So, everything I said about the Cash Register Restoration also applies here. I've always been fascinated with the mechanics, I'm in awe of any person's ability to understand all the parts and seeing it fixed is very pleasing.
Based on this video, I tried to find a youtube video that explained how slot machines work so I could solve the mystery, once and for all. It was surprisingly difficult and I didn't come up with anything definitive. When you search the subject, a million results of videos come up trying to teach you how to WIN at slot machines. It's just loads of Jimmy "The Scott" Jordan wannabes as far as the eye can see.
But even though I didn't find a great video explaining the mechanism of slot machines, if you're interested, you can watch the best video I was able to find here.
I wish there was a Build Your Own Slot Machine Kit. Lockpicking kits are popular, legos are popular, you should be able to send away for a box full of metal parts and step-by-step instructions for the amateur person with too much time and no hobbies to build their own metal slot machine.
Continuing the trend of restoration videos, this I found fascinating. I've always loved the aesthetics of the old mechanical cash registers.
I'm amazed by the work here. I don't understand how someone can know every single gear, spring, part - remember it, what it does and where it goes. Will we reach a point eventually where this kind of knowledge dies out forever?

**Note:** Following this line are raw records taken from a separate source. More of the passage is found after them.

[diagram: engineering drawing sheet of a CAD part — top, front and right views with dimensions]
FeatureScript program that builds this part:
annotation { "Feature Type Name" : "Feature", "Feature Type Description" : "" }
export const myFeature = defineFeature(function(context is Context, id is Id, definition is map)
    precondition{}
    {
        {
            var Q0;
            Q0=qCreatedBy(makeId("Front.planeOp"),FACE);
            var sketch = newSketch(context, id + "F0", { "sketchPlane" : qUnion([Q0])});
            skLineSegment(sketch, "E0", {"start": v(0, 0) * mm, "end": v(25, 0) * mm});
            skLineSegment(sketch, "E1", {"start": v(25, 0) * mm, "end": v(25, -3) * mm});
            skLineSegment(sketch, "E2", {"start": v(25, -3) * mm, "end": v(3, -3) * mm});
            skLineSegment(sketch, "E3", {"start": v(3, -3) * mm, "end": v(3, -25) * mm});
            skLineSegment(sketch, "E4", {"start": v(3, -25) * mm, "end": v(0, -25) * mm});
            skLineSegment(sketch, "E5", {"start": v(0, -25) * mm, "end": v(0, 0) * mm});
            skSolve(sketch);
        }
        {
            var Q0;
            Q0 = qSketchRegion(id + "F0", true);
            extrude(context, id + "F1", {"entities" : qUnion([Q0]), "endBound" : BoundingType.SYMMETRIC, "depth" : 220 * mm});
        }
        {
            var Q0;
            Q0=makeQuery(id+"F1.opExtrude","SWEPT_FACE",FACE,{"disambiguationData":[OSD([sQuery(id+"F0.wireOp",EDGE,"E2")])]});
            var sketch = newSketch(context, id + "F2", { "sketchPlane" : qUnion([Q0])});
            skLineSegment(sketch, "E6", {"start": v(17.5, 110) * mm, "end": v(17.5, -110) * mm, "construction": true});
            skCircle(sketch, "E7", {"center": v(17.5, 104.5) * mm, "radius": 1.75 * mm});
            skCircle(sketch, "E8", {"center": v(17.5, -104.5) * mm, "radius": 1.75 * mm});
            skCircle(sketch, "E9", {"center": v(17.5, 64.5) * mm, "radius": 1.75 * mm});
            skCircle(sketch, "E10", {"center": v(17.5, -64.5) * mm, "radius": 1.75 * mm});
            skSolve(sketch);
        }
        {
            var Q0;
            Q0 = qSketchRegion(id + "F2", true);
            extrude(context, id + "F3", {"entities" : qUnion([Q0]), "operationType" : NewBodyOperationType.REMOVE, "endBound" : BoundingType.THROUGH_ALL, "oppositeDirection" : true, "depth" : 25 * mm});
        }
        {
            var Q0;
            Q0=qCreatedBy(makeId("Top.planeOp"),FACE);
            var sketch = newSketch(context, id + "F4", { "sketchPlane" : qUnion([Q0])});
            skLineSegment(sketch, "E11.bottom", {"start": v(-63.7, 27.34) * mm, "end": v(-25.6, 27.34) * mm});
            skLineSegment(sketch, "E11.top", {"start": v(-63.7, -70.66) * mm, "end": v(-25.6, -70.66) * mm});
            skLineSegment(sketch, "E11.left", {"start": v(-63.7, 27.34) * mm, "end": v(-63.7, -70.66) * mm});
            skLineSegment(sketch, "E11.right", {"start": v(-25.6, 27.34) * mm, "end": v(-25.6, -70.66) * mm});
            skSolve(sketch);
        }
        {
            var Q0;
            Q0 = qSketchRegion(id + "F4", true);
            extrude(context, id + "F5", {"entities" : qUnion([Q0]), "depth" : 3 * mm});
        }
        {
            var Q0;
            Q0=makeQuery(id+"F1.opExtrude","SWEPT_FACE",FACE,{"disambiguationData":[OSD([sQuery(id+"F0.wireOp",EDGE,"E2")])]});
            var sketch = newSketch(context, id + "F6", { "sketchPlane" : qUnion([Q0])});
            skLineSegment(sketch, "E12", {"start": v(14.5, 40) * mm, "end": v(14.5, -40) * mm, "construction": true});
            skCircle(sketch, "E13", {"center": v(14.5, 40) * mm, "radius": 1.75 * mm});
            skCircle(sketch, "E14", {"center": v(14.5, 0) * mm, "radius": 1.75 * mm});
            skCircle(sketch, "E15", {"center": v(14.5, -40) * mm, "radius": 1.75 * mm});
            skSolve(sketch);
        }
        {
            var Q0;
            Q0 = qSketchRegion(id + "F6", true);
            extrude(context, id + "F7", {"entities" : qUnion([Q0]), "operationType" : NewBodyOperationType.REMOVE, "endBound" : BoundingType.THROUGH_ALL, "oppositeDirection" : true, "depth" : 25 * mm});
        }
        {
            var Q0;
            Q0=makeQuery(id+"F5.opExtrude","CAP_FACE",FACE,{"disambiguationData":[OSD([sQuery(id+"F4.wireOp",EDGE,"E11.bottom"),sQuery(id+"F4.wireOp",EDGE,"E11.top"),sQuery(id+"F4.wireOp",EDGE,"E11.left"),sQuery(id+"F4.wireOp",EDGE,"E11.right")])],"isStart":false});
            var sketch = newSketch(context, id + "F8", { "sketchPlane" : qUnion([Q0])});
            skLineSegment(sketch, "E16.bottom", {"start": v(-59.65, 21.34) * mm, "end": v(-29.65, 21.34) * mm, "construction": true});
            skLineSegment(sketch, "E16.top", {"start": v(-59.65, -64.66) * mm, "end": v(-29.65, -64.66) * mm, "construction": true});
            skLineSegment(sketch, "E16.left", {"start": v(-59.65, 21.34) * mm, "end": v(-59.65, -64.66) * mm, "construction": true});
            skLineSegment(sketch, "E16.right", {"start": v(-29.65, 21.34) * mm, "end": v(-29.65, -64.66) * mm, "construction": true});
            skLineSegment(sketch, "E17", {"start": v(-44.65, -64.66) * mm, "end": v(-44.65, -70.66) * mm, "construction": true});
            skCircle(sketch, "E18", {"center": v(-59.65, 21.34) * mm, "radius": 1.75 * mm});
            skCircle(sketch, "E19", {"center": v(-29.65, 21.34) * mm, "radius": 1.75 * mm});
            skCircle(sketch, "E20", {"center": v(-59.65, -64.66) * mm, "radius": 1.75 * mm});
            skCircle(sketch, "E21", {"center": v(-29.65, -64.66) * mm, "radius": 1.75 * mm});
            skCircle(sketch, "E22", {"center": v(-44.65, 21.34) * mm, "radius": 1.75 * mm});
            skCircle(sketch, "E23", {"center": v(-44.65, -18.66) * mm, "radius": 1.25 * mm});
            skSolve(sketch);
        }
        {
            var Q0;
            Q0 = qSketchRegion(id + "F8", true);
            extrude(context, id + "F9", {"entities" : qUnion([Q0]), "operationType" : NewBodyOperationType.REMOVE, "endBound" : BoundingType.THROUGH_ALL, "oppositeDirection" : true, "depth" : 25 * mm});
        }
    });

After I watched one restoration video, my stream was flooded with a million more suggestions just like it. This alone is not surprising. But what I noticed was that of the myriad other suggestions, no two were from the same channel. That was a shock.
And you can tell that someone, somewhere, at some point in the past cracked the code because they're all following the same formula. Firstly, no talking. At no point in the video should you hear a human voice. If something needs to be communicated, it must be by text or gesture. Secondly, no humans (other than hands and arms). Secondly, no music, even for montages. The only sounds we hear are, first and foremost, the sound of the parts and tools and then secondly, occasionally, the ambient environment.
The effect is obvious. This is ASMR, this is the tranquility of Bob Ross meets the power tools of Norm Abram, this is oddly satisfying. This is that genre of videos that I don't know the name of which are pleasurable because they go from disorder to order. If you know the term for that, let me know.
One of the ways you can divide children (or people) is between those who are more interested in people and those who are more interested in things. Those who are more interested in people become nurses, teachers, social workers, etc. The people interested in things become engineers, inventors, mechanics. It's clear these videos appeal to the thing people in the extreme.
The most magical part of these videos is the sandblasting. You take the cruddiest, most decayed rusted metal and you think it's only fit for the trash and then you wave the sandblaster over it and it's like new - exactly like a magic wand. It's oddly satisfying, it's hypnotic. The second best part is the compliment to the sandblasting - powder coating (painting) the new, bright, shiny color.
The genre goes is a few directions. Most I've seen are old toys like the video above but there are also plastic toys from the 80s and 90s, electronics restorations (playstation, nintendo, etc) antique restorations (sowing machines, harvesters, cash registers), general machines (parking meters, intercoms, slot machines) and, of course, car restorations.